Das ländliche Idyll trügt. Im kalabrischen Dörfchen Fabrizia verstecken
sich ganz üble Burschen. Mit Kontakt in die Schweiz.
Der Weg führt durch
Kastanienwälder. Weg von der Küste in die einsame Natur der Serra. Die Straße
hat tiefe Narben. Wir fahren im Zickzack um die Schlaglöcher. Unser Ziel: das
Mafia-Nest im kalabrischen Fabrizia (I). Im 2314-Seelen-Ort des gebirgigen
Hinterlandes wurde die Frauenfelder Zelle der ’Ndrangheta organisiert, von hier
aus wurden die Fäden zur Spitze der kalabrischen Mafia gesponnen. Man schätzt,
dass etwa 80 Prozent der Einwohner zur Mafia-Familie gehören. Auch die zwei am
22. August in Italien verhafteten Thurgauer, Chauffeur Antonio N.* (65) und
Taxifahrer Raffaele A.* (74), stammen von hier.
Fabrizia scheint ein Ort wie jeder andere. Kirche, Schule,
Bäcker, Metzger, Kriegerdenkmal. Ein Café, in dem die Männer hocken, die
Hauptstraße im Blick. Die gefährliche Seite des Dorfes erkennen wir am
Ortsschild: «Willkommen in Fabrizia», steht auf Deutsch darauf. Daneben
Einschusslöcher und blutrote Farbtropfen. Vermutlich Überbleibsel der
Mafia-Fehde von 2003 bis 2005 im Ort. Bilanz damals: zwei tote Bosse. Ein
Cousin von Antonio N. entkam nur knapp einem Attentat.
Wir geben uns als Touristen aus. Nicht auffallen, keine
Interviews machen, hat uns der Polizeichef geraten. Die ’Ndrangheta sei sehr
aggressiv. Vor einer Woche sei in Kalabrien ein deutsches TV-Team bedroht,
zuvor ein italienischer Kollege mit Fußtritten aus der Kirche befördert worden.
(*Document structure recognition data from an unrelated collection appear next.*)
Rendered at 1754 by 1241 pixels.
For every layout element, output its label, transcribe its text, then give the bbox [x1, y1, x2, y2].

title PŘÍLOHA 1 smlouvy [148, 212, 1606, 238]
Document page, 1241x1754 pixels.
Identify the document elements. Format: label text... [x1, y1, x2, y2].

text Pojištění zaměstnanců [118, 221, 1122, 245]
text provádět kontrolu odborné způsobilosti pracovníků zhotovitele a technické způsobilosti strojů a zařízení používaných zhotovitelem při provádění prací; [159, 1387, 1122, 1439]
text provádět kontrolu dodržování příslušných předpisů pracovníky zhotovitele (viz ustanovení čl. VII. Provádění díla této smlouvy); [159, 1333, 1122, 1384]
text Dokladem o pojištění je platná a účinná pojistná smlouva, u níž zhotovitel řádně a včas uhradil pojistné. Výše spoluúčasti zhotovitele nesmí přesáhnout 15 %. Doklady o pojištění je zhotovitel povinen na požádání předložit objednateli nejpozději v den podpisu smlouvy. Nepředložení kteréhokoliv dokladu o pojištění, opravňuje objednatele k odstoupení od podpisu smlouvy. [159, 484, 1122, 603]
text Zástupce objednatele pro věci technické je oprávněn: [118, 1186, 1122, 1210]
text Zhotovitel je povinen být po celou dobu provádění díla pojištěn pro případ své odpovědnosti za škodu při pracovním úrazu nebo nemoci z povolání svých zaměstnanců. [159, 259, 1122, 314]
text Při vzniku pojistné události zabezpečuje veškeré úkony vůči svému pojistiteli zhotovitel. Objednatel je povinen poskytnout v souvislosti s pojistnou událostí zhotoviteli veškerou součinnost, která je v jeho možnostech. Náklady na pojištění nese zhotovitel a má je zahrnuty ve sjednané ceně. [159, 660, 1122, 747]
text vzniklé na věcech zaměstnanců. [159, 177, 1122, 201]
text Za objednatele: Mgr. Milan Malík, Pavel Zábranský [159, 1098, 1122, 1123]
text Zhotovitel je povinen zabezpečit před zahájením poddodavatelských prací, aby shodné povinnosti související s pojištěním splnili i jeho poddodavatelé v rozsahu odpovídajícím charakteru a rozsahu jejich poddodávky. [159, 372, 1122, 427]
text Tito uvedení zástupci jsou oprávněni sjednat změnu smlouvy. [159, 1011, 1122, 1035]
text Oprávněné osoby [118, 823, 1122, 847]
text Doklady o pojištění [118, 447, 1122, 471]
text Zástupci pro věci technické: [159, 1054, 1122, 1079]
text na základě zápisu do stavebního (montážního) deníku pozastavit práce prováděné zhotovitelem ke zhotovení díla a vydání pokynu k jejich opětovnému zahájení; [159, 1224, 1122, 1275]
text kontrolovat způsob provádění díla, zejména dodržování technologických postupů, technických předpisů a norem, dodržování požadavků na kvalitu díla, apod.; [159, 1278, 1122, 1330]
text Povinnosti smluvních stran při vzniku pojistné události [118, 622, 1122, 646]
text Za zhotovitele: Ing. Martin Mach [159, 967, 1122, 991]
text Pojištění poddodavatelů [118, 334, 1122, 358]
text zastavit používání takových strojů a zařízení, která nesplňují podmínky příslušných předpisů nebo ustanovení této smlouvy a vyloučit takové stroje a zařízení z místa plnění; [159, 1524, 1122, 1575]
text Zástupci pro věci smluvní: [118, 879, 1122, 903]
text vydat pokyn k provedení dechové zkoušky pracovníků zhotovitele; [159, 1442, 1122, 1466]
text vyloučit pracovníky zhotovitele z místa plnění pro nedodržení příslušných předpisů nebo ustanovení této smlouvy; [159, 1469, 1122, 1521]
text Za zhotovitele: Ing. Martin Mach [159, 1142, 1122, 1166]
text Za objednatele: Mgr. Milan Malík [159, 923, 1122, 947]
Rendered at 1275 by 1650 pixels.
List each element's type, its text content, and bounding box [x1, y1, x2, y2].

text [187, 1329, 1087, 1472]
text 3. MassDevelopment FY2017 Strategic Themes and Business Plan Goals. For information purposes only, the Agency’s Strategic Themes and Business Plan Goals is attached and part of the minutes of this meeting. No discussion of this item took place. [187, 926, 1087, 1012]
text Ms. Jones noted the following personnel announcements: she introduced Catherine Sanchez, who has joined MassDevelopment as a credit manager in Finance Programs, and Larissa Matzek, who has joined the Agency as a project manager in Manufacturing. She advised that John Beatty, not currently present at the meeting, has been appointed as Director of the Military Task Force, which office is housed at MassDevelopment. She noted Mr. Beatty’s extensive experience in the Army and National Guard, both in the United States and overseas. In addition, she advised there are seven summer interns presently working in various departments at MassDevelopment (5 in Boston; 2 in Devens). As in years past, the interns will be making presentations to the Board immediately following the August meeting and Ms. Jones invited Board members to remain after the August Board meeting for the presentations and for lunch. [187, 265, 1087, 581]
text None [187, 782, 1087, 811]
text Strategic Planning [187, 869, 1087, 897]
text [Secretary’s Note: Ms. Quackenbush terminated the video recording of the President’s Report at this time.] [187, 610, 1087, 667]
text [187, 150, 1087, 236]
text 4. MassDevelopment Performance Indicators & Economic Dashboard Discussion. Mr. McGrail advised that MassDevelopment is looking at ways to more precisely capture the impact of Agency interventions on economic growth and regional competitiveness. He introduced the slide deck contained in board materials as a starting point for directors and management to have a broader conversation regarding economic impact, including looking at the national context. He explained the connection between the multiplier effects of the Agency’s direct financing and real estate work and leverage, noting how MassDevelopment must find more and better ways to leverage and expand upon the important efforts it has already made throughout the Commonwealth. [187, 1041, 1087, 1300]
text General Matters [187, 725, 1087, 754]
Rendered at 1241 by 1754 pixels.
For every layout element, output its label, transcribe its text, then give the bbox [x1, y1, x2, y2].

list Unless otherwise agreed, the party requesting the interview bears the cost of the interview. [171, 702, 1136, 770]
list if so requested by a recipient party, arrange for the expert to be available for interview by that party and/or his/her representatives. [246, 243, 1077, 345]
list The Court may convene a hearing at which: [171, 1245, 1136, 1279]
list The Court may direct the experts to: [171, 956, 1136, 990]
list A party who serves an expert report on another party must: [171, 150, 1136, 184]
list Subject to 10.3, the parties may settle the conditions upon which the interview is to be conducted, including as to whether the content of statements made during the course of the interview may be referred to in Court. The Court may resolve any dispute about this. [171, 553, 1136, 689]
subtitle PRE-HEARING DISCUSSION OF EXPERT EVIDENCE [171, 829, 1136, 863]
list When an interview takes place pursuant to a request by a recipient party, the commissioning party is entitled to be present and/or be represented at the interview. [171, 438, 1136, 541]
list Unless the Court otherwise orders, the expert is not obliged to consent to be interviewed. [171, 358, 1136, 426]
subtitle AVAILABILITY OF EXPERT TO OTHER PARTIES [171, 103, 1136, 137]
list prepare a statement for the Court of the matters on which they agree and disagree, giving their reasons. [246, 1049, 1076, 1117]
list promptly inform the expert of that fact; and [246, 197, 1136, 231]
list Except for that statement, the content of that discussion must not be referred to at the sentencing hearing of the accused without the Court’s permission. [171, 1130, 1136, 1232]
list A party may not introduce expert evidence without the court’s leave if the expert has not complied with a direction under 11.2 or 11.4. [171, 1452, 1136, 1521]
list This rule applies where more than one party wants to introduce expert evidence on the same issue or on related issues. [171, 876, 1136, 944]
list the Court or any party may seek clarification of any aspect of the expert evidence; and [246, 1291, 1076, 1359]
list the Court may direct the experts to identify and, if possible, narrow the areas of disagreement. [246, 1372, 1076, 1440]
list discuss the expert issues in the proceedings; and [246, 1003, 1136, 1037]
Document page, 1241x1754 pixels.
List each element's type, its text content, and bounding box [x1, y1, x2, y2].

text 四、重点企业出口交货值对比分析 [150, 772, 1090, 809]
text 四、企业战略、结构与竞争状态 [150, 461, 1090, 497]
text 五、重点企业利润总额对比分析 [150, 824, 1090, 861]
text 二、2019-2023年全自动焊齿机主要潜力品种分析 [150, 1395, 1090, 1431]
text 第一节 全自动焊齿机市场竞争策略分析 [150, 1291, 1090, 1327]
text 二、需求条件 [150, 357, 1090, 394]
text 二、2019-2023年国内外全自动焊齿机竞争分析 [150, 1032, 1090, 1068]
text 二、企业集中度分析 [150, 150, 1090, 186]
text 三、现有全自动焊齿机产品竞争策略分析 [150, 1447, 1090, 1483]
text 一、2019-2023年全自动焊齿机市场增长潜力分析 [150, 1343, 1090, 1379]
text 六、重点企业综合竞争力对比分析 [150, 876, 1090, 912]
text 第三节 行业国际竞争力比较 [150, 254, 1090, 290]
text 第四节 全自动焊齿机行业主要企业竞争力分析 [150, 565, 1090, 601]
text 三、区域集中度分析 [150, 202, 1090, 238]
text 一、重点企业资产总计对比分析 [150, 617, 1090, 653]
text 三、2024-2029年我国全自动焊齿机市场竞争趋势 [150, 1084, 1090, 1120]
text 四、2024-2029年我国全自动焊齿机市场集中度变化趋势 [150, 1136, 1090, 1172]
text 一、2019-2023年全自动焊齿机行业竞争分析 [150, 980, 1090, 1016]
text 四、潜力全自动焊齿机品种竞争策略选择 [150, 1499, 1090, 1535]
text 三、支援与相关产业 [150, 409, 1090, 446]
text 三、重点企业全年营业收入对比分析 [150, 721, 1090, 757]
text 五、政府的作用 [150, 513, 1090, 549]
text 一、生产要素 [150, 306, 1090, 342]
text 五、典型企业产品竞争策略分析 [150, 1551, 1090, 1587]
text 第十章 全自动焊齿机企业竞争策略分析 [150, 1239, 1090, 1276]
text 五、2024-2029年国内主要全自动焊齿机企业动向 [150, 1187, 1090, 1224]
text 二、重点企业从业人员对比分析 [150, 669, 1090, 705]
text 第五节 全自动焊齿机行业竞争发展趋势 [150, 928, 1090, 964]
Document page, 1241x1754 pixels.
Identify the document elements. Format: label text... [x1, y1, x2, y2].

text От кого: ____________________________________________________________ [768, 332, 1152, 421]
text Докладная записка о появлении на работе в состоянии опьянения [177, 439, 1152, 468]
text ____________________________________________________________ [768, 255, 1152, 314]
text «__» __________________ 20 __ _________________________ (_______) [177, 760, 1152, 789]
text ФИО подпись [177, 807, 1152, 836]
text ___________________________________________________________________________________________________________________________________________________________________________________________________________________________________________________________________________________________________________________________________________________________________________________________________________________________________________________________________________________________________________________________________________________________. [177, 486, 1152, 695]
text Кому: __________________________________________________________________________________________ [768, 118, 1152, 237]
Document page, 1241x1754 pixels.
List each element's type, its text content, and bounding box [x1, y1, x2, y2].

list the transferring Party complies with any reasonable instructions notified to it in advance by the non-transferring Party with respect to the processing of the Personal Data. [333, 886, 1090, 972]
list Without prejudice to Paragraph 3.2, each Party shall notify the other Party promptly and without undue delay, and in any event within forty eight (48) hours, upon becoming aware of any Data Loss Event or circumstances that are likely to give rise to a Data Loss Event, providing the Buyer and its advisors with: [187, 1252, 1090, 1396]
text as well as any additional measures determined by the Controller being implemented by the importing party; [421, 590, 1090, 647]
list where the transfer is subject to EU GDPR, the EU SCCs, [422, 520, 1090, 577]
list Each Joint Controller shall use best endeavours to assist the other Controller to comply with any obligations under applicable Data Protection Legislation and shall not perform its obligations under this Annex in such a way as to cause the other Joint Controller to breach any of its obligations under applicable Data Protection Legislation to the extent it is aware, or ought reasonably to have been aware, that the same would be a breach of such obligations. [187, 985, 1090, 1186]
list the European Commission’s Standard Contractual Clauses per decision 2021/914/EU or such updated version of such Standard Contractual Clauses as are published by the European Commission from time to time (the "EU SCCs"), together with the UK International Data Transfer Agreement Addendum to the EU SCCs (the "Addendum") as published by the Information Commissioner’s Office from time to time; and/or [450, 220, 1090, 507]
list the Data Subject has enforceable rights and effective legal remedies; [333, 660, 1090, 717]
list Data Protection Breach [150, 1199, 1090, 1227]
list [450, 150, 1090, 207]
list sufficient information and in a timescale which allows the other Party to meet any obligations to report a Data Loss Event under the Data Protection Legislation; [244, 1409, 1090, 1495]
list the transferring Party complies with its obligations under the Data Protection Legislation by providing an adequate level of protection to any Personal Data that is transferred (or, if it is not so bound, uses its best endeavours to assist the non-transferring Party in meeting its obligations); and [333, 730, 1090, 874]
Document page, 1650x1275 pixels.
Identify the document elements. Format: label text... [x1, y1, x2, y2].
Wir halten uns an den Rat.
Antworten gäbe es eh keine. Hier herrscht Omertà, die Schweigepflicht der
Mafia. Als wir bei einer Häuserzeile anhalten, kommt ein Mann auf uns zu.
«Nicht fotografieren! Wer seid ihr? Wo kommt ihr her? Ein weißer Fiat Panda
folgt uns. Er hält, als wir anhalten. «Sie kontrollieren jeden, der nicht aus
dem Dorf stammt», sagt der Journalist Francesco Ranieri (37), der schon bedroht
wurde.
In Fabrizia haben immer
mächtige Männer geherrscht. Erst Prinz Fabrizio im 16. Jahrhundert, welcher dem
Ort den Namen gab. Der letzte war Mafia-Boss Giuseppe Antonio Primerano (69).
Er wurde 2013 zu 13 Jahren Haft verurteilt. Der Schweizer Antonio N. rapportierte
direkt an ihn.
Die kalabrische Mafia wird hierarchisch geführt. Der Spitze, dem
Crimine, unterstehen drei Organisationen, die Mandamenti: Reggio Calabria,
Tirrenica, Ionica. Das Mafia-Nest Fabrizia zählt zur Tirrenica. Sie ist für den
Kokainhandel zuständig, auch international. Sollte Frauenfeld zum
Drogenumschlagplatz werden? Im von der Bundesanwaltschaft in Wängi TG
aufgenommenen Video spricht Antonio N. zu den Mitgliedern: «Arbeit ist da.
Erpressung, Kokain, Heroin. Zehn Kilo, 20 Kilo. Bring ich euch. Persönlich.»
Fabrizia – verborgen in kalabrischen Kastanienwäldern. Fremd und
fern. Und doch erschreckend nah zur Schweiz.